The effects of disobeying God’s plans continued after the Fall


We can debate about whether and which aspects of God’s plans for Adam and Eve or of the possible Adamic Covenant continued after their Fall. We may argue that God’s command in Genesis 1:28 about humans being fruitful, multiplying, subduing the Earth and having dominion over all things is seen in Genesis 9:1-2 to have related to humans after the Fall also.
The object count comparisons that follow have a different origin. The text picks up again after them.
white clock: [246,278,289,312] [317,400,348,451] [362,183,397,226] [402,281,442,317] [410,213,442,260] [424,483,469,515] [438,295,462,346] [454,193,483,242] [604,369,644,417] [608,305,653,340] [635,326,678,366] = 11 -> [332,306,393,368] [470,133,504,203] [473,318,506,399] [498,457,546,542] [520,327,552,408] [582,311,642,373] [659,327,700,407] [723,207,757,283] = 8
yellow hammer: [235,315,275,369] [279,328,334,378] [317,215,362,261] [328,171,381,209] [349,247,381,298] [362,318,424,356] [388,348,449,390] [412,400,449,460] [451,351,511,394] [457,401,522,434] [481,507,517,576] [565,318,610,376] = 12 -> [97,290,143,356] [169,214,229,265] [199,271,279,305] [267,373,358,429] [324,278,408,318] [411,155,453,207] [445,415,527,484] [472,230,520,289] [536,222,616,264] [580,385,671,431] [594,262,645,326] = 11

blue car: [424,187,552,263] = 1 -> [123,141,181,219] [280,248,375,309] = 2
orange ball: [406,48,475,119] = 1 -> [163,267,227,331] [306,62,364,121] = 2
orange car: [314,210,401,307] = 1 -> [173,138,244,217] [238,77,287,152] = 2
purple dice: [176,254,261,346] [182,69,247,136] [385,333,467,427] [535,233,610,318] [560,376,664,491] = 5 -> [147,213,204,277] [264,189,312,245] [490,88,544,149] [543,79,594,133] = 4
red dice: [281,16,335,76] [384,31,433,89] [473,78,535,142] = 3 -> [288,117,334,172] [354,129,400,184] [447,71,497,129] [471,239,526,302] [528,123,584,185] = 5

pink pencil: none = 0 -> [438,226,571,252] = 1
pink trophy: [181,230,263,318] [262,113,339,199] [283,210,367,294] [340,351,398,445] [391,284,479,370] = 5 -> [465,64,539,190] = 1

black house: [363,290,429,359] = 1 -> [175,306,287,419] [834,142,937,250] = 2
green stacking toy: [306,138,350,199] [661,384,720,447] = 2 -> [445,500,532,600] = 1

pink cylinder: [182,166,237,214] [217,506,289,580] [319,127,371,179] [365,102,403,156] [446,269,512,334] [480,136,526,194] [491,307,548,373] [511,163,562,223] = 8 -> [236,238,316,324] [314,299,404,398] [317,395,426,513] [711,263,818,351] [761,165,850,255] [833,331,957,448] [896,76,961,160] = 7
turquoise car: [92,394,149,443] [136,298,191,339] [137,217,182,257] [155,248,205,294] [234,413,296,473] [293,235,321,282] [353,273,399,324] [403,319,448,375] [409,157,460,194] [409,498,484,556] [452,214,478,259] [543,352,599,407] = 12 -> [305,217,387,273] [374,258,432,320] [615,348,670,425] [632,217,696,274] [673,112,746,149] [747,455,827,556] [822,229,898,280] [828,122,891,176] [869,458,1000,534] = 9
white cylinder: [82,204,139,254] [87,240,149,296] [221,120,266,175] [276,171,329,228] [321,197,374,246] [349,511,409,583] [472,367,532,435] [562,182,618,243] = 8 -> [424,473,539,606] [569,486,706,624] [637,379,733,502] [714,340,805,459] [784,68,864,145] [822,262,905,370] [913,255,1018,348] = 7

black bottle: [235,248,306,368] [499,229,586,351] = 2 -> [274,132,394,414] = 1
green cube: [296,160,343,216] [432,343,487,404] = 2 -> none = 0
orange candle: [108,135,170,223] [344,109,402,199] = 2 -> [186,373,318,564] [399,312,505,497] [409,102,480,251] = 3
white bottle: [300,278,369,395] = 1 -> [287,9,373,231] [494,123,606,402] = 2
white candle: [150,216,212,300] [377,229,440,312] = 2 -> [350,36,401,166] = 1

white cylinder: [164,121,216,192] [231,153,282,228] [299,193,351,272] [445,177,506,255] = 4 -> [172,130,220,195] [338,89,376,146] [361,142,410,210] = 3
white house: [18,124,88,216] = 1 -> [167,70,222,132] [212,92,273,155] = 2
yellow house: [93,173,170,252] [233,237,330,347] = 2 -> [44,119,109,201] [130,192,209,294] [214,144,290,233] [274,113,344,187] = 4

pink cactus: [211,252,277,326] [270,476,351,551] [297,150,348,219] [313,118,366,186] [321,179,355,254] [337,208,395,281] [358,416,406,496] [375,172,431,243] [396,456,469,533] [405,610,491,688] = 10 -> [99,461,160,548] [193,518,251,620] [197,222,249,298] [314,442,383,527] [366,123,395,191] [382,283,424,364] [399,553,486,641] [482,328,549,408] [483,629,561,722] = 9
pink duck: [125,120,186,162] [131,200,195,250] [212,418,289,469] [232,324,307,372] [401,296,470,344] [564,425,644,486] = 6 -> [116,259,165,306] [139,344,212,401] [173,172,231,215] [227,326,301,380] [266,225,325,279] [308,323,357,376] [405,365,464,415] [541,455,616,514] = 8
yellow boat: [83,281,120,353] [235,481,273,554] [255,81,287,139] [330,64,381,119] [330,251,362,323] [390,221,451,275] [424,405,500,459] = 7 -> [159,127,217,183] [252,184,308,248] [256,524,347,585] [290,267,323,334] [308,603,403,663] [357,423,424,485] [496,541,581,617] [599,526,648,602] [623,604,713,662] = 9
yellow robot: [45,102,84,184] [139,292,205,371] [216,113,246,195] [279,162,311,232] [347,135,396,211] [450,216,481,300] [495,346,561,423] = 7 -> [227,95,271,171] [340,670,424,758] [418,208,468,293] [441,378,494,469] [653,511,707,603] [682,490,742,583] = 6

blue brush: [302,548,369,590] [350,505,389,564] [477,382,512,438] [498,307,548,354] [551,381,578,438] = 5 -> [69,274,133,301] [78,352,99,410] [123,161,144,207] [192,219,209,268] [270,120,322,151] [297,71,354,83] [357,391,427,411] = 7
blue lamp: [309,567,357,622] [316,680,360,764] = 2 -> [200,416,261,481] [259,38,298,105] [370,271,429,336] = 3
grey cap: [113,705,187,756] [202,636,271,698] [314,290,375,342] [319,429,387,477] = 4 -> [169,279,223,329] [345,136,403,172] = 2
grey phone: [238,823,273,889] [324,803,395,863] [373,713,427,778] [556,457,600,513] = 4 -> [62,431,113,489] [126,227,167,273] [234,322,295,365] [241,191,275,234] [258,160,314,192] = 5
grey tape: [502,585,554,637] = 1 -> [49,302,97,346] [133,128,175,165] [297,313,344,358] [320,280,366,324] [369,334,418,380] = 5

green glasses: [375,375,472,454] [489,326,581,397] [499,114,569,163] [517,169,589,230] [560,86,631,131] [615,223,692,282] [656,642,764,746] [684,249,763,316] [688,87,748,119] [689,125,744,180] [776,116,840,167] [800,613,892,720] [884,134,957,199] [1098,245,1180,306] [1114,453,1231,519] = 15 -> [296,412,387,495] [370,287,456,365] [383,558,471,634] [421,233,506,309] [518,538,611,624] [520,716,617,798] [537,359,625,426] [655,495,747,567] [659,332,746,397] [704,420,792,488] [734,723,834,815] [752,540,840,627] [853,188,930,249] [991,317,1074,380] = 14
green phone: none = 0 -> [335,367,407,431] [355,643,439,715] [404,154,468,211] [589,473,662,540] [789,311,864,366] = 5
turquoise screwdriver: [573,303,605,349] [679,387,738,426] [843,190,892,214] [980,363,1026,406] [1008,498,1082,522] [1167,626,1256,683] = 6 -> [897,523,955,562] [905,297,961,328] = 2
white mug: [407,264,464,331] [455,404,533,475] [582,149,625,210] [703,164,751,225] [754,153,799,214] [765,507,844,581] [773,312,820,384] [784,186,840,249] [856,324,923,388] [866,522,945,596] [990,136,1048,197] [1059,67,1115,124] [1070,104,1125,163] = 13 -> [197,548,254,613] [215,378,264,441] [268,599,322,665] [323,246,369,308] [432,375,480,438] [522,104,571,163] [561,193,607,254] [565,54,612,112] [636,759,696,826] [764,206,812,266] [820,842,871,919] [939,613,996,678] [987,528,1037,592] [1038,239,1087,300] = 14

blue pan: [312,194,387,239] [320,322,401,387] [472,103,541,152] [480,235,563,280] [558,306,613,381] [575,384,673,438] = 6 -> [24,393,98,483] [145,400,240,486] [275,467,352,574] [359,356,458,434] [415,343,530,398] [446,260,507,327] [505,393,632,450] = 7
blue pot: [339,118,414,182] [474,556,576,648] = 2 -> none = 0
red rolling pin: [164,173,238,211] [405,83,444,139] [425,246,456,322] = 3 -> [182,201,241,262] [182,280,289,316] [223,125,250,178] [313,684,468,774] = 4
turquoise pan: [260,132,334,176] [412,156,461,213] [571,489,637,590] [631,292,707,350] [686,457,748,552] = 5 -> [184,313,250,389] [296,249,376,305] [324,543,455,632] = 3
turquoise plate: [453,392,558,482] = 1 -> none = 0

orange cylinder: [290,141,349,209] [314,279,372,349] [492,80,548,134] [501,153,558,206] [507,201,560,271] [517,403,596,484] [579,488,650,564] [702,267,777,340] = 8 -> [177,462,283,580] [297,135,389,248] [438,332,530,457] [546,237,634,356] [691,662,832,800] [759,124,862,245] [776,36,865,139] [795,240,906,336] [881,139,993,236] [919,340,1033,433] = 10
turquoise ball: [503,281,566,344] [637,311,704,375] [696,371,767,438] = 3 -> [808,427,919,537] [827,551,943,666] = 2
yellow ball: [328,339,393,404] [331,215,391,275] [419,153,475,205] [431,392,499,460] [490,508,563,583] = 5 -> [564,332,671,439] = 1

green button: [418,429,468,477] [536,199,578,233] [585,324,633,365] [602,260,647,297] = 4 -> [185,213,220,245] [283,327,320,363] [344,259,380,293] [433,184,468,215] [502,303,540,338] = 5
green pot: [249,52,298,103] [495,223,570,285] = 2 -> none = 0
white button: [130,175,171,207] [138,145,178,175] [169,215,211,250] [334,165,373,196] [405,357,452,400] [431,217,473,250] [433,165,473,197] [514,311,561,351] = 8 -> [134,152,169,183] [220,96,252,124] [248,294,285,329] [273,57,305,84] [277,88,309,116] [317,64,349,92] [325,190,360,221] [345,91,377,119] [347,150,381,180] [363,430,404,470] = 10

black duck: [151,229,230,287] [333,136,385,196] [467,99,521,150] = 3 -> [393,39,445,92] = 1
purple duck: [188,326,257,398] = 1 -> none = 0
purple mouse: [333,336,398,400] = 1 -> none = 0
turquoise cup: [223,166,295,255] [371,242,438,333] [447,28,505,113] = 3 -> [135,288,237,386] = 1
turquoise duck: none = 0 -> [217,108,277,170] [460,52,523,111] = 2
We might teach that God’s Word in Genesis 2:18 about a man having a wife continued after the Fall as well.

Whatever the truth is about the above debatable matters, it is certain the effects of Adam and Eve disobeying God’s plans continued after the Fall. For example, every human born after the Fall has had Adam’s sin and guilt debited to them (see Romans 5:12-19). Also, the punishments pronounced by God to Adam for Adam’s sin were passed on to all his fallen descendants. These punishments were physical death and spiritual death. Spiritual death is separation from God.



Bible Study Questions


1.         List the various aspects of God’s plans for or covenant with Adam.

2.         What possible Biblical proof is there that God may have made a covenant with Adam?

3.         How does Hebrews 11:6 apply to God’s plans for Adam and Eve?

4.         Did Adam and Eve receive eternal life as a free gift or a deserved reward?

5.         What effects of Adam and Eve disobeying God’s commands continue after the Fall?